Instructions to follow — Would you transcribe the whole listing exactly, minus its pictures?

Stored data —
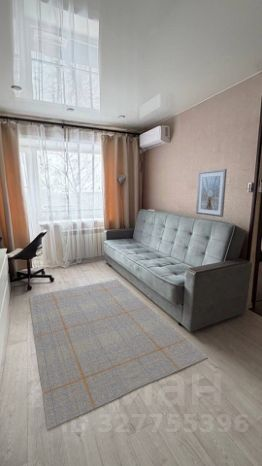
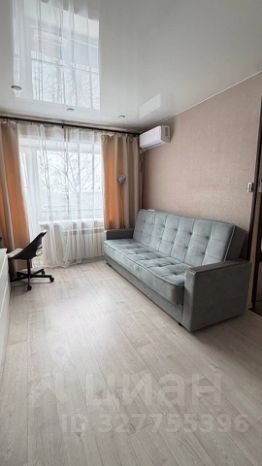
- picture frame [195,168,228,218]
- rug [28,279,209,431]
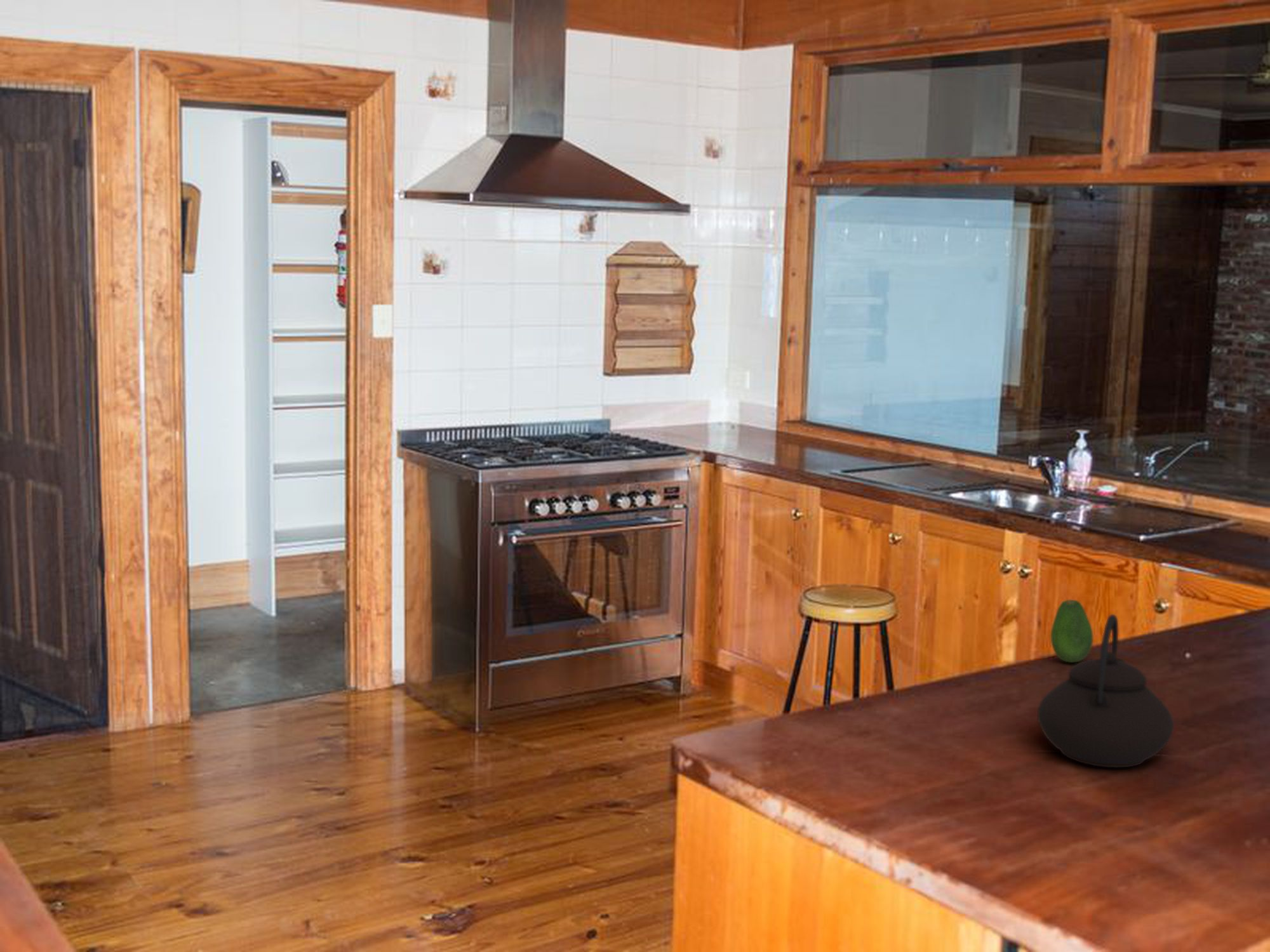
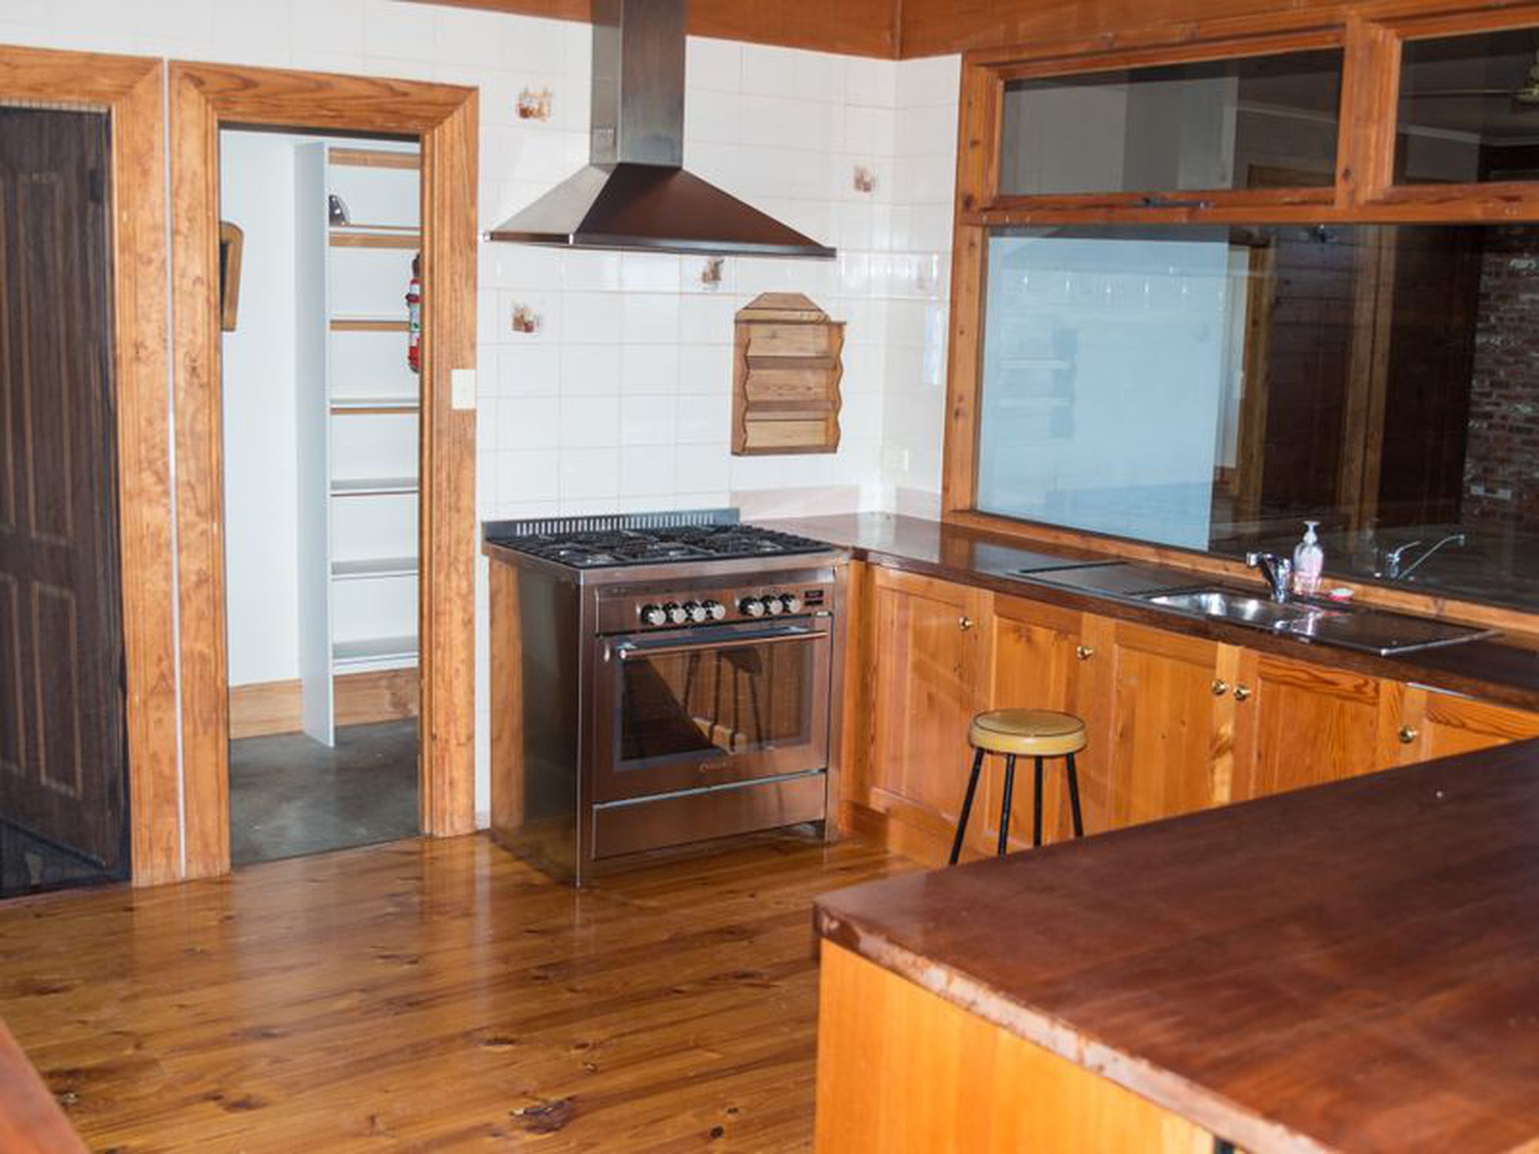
- teapot [1037,614,1174,768]
- fruit [1050,599,1093,663]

Exercise answer —
- picture frame [195,168,228,218]
- rug [28,279,209,431]
- teapot [1037,614,1174,768]
- fruit [1050,599,1093,663]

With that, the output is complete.